If you are intent on making it as an artist you will have to endure thousands of auditions. Seeing as I'm intent, I've endured my fair share of auditions. Good, bad and ugly. Rejection is the name of the game, so I've developed a thick skin. You have to. I've come to realize that rejection isn't personal, and that more often than not it has to do with factors outside of my control, outside of the actual talent I possess, or my ability to perform a particular part.
Seeing that rejection is 9/10ths of the law of the audition, most theaters don't mince words when telling you no. There's no sugar coating, hand holding or niceties. It's straight forward and to the point. I kind of like it. I'm built for it.
I never thought I'd miss that.
I've auditioned for two things since being in Japan. A quasi-audition for The Tokyo Comedy Store, where I spoke to the director and was observed at a couple pay-to-play classes and I was in. That has worked out great and I've been performing with them for months now. And my second audition, which I just blogged about.
It had been about a week since I had auditioned for the children's show. I hadn't heard from the agent who "discovered" me at the comedy show and asked me to audition. So I just assumed that no news was the answer: I didn't get the part. Moving right a long. No hard feelings, just another audition.

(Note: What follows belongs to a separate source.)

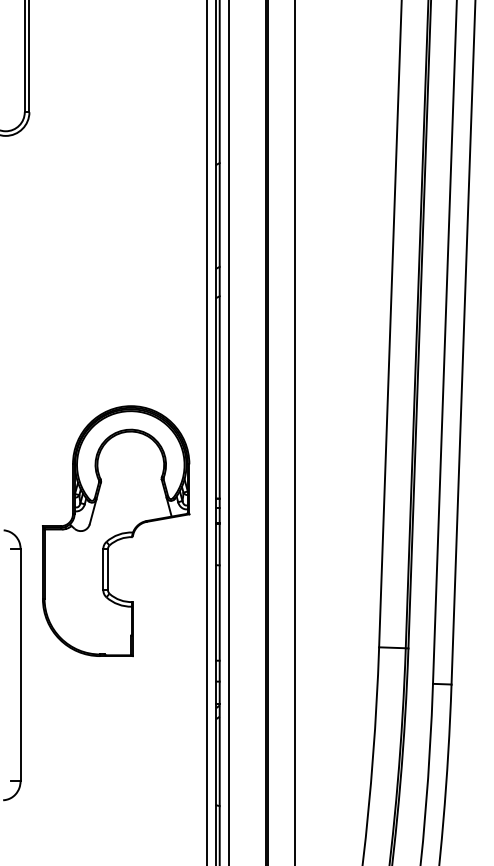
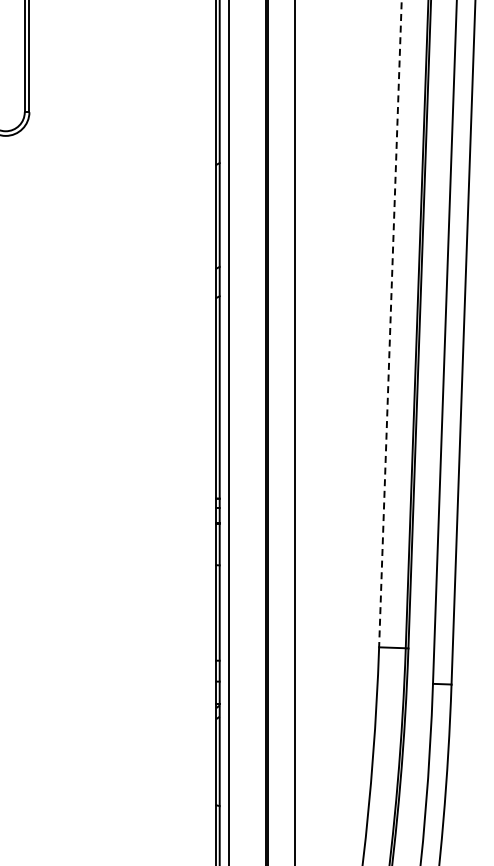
line at (390, 324): solid -> dashed
line at (207, 432): present -> none
part at (116, 531): present -> none
part at (20, 665): present -> none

Just when I had put the whole Sea, Sea, Sea audition behind me, I got an email that said:
I hate to tell you this but unfortunately they decided not to have you in
the cast this time.
They liked you but the reason why was that they think you would be too good
and you would be stand out more than the lead girl.
Now, that's sweet. But I don't for one second actually think that the reason I wasn't cast was that I was "too good." Call me cynical, but it's true. The agent for this audition was amazingly fantastic, kind and as made evident by her email, truly concerned with the feelings of her clients.
How completely unAmerican.
I have survived auditions in the states where an auditor ate a meatball sub while I was doing a dramatic peace, been interrupted while a director took a phone call, and been told "thanks," (the six letter mark of death for any audition) mid-monologue. Only for one of the biggest, most costly auditions of my life did I get an actual reason for not being cast (which is still rare). The reason? "You were great, but we didn't need you." Harsh, desho? Of course, but that is what I signed up for.
Niceties in the vein of this email in the States would cause a person to guffaw in the face of their auditors. Seeing as it was an email, I guffawed to myself.
My cynical side wants to believe that my inability to sing A Sailor Went to Sea, Sea, Sea and the subsequent train wreck of an audition were the real reasons for my not being cast. But seeing as I am in the land of the painfully polite, I am going to indulge in the idea that my talent is so amazing that to have it on stage with lesser beings would have ruined the production.
Who would have thought that auditioning could ever give me an ego boost?
2 comments:
It's a good thing you put that link in your blog to your audition musings. Otherwise I might not have found it...directly underneath the current posting.
I am still waiting for the shaky under-the-piano videotape of your Rawksome Sailor-went-to-Sea musical extravaganza.